■ WORK INSTRUCTION: Transcribe the listing below exactly, leaving out each image.

■ DATASET EXTRACT:
■ ■ ■ ■ ■ ■ ■
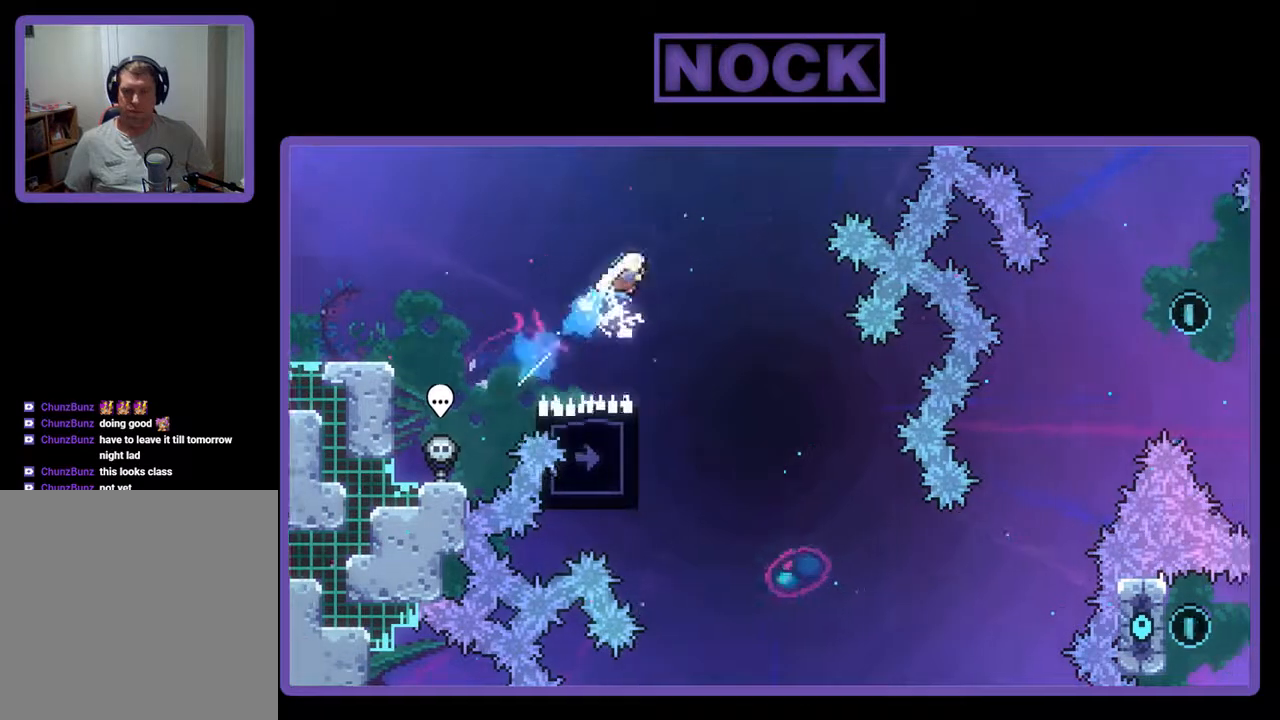
{"buttons": ["R2"], "events": [[67, "DPAD_UP", "up"], [133, "DPAD_RIGHT", "up"]]}
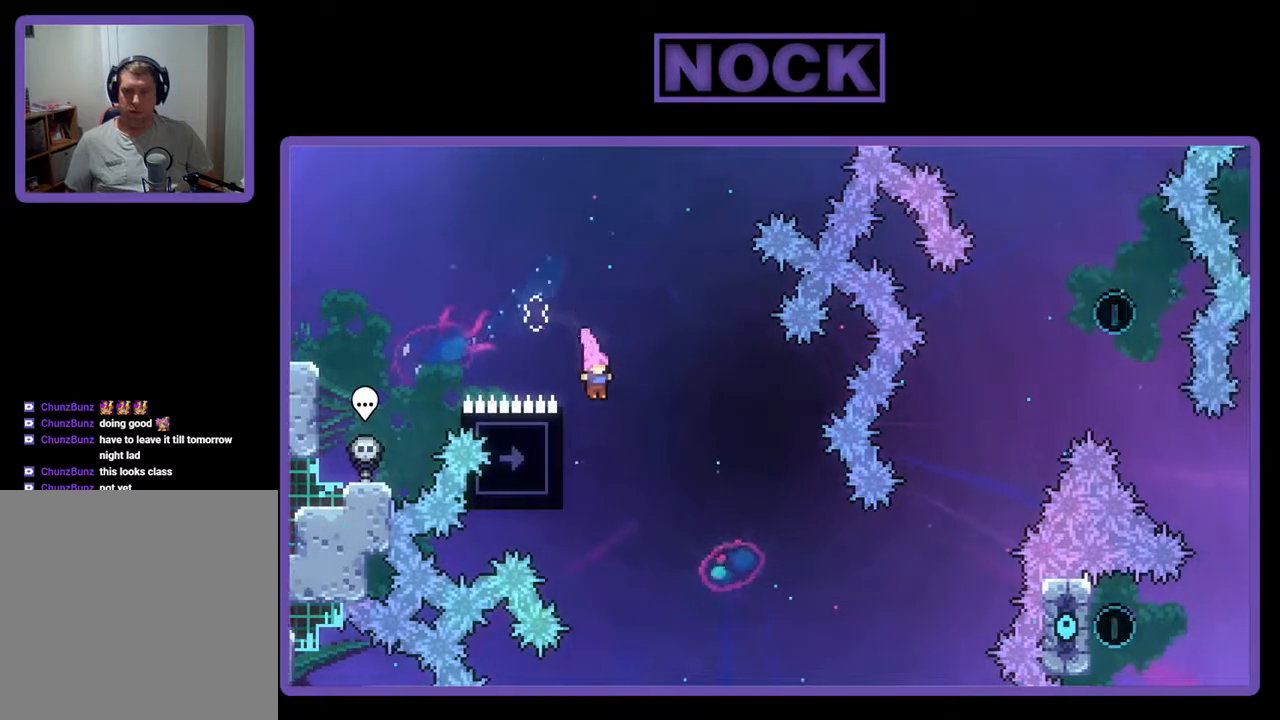
{"buttons": ["R2", "DPAD_DOWN"], "events": [[67, "DPAD_LEFT", "down"], [333, "DPAD_LEFT", "up"], [500, "DPAD_DOWN", "down"]]}
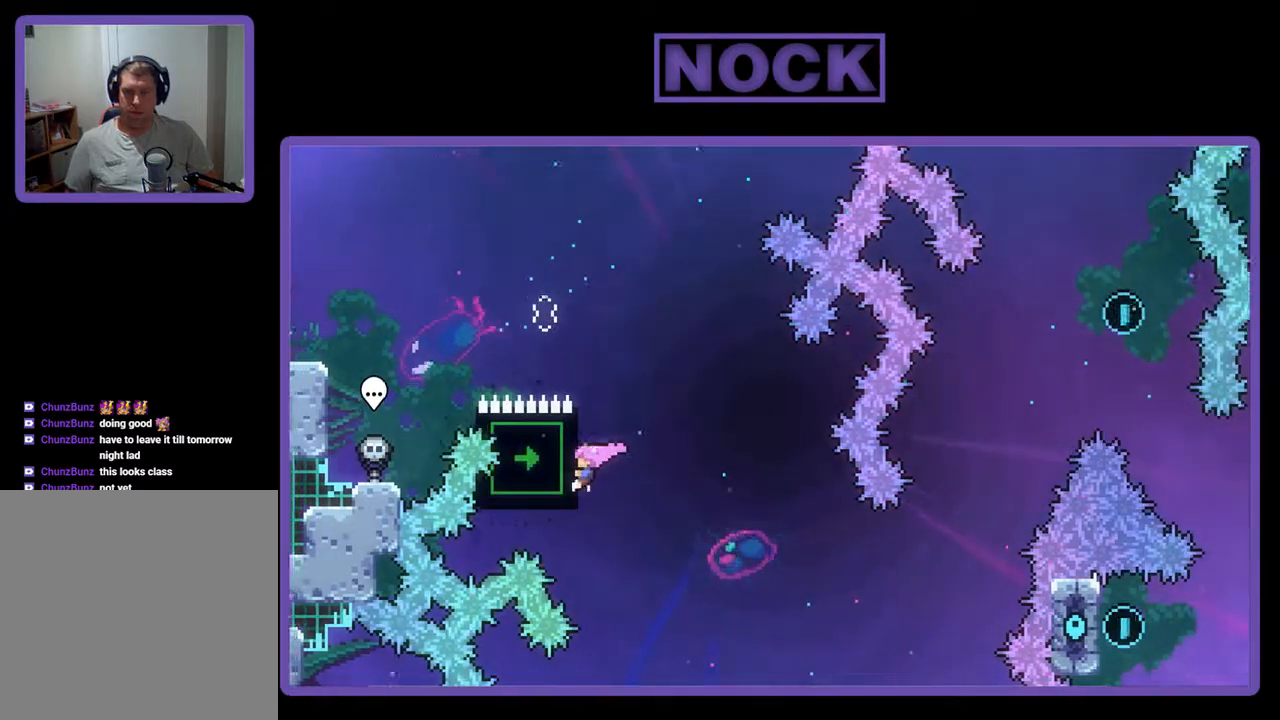
{"buttons": ["R2", "DPAD_DOWN"], "events": [[100, "DPAD_DOWN", "up"], [467, "DPAD_DOWN", "down"]]}
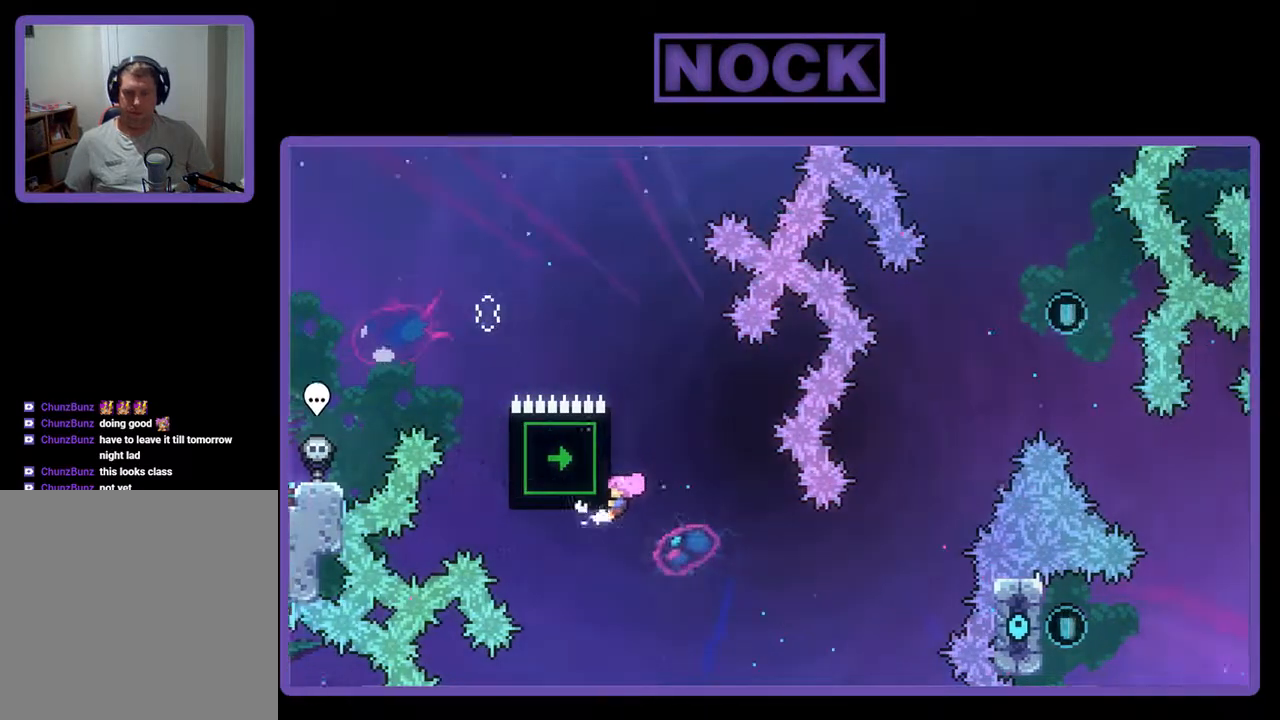
{"buttons": ["R2"], "events": [[33, "DPAD_DOWN", "up"]]}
■ ■ ■ ■ ■ ■ ■
■ ANSWER TO THIS EXERCISE:
{"buttons": ["R2"], "events": [[67, "DPAD_UP", "up"], [133, "DPAD_RIGHT", "up"]]}
{"buttons": ["R2", "DPAD_DOWN"], "events": [[67, "DPAD_LEFT", "down"], [333, "DPAD_LEFT", "up"], [500, "DPAD_DOWN", "down"]]}
{"buttons": ["R2", "DPAD_DOWN"], "events": [[100, "DPAD_DOWN", "up"], [467, "DPAD_DOWN", "down"]]}
{"buttons": ["R2"], "events": [[33, "DPAD_DOWN", "up"]]}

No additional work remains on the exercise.